**Required action:**
Copy out the Rust question-and-answer page below in full, word for word.

**Text block:**
######

3
votes

Just starting to (try to) learn Rust. How do I use "bytestrings" as keys in a std::collections::BTreeMap?

It seems like I can't use [u8] because the type requires a fixed size.

Using vectors, e.g.

BTreeMap<Vec<u8>, MyType>

...seems wasteful.

I could try concatting all the bytestrings into one Vec and use slices of that as the BTree keys, but is there a better way to do this?

1
What ultimately owns your bytestrings? - Shepmaster
Could you explain more why "using vectors seems wasteful"? - Shepmaster
I was just thinking of over-allocation and whatever bookkeeping overhead a vector has. But I suppose I could shrink the vectors to fit before putting them in map. - Matt Chaput
Vec by itself is pretty bare-bones, just a pointer, a length, and a capacity. Shrinking it could be useful, as could putting it all in one place and just using slices (which are just a pointer and a length). What's the ballpark number of keys and how long are they on average? Is it worth worrying about this level of minutia (a.k.a. have you benchmarked)? ^_^ - Shepmaster

1 Answers

1
votes
use std::collections::BTreeMap;

fn main() {
    let key1 = b"1234";
    let key2 = b"5678";

    let mut map = BTreeMap::new();

    map.insert(key1, true);
    map.insert(key2, false);

    println!("{}", map);
}

As you saw, [u8] is a type that doesn't have any size, which means you can't actually store one of them somewhere. Instead, you will want to store a "slice of u8s", written &[u8], as the key. In this example, I just created some throw-away slices, but yours will likely come from some owning object.

######

[Saved entries]
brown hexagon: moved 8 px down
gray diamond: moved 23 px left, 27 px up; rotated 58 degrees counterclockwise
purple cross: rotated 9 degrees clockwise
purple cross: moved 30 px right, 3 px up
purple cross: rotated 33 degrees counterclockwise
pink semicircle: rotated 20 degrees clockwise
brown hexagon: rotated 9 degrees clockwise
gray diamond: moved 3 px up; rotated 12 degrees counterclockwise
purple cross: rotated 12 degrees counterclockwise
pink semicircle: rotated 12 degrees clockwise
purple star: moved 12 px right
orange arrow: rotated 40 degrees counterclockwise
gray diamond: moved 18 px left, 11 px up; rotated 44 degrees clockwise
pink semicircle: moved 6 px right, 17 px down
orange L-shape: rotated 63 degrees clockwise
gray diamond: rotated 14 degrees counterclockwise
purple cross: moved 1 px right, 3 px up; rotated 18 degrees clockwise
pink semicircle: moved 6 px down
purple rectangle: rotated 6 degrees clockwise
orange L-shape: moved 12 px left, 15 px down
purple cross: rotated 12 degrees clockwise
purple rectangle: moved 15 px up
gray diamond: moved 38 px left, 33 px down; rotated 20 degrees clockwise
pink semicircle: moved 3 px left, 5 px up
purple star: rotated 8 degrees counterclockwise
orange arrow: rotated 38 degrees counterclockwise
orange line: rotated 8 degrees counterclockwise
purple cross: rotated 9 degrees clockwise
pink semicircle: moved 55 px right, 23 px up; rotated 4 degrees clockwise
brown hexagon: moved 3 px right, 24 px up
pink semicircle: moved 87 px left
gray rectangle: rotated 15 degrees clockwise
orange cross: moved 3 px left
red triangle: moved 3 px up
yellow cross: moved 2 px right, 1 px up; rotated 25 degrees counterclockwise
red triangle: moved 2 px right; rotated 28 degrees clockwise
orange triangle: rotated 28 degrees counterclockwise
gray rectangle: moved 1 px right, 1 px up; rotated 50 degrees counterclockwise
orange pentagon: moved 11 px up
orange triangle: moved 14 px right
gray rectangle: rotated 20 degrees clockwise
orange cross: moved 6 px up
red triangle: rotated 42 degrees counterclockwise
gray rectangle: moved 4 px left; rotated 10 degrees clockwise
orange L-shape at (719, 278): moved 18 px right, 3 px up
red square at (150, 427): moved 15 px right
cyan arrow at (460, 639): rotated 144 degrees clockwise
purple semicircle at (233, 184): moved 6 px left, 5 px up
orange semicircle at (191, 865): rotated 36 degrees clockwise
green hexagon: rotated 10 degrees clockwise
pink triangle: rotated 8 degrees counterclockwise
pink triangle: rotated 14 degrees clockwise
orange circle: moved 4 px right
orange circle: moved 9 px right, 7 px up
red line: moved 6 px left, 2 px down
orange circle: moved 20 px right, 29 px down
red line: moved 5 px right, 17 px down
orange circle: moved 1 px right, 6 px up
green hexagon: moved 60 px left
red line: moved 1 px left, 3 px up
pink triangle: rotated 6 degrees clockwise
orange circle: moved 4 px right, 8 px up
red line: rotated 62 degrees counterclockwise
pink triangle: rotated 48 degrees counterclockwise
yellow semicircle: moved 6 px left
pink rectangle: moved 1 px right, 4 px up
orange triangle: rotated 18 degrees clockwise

######

**Answer to this task:**
3
votes

Just starting to (try to) learn Rust. How do I use "bytestrings" as keys in a std::collections::BTreeMap?

It seems like I can't use [u8] because the type requires a fixed size.

Using vectors, e.g.

BTreeMap<Vec<u8>, MyType>

...seems wasteful.

I could try concatting all the bytestrings into one Vec and use slices of that as the BTree keys, but is there a better way to do this?

1
What ultimately owns your bytestrings? - Shepmaster
Could you explain more why "using vectors seems wasteful"? - Shepmaster
I was just thinking of over-allocation and whatever bookkeeping overhead a vector has. But I suppose I could shrink the vectors to fit before putting them in map. - Matt Chaput
Vec by itself is pretty bare-bones, just a pointer, a length, and a capacity. Shrinking it could be useful, as could putting it all in one place and just using slices (which are just a pointer and a length). What's the ballpark number of keys and how long are they on average? Is it worth worrying about this level of minutia (a.k.a. have you benchmarked)? ^_^ - Shepmaster

1 Answers

1
votes
use std::collections::BTreeMap;

fn main() {
    let key1 = b"1234";
    let key2 = b"5678";

    let mut map = BTreeMap::new();

    map.insert(key1, true);
    map.insert(key2, false);

    println!("{}", map);
}

As you saw, [u8] is a type that doesn't have any size, which means you can't actually store one of them somewhere. Instead, you will want to store a "slice of u8s", written &[u8], as the key. In this example, I just created some throw-away slices, but yours will likely come from some owning object.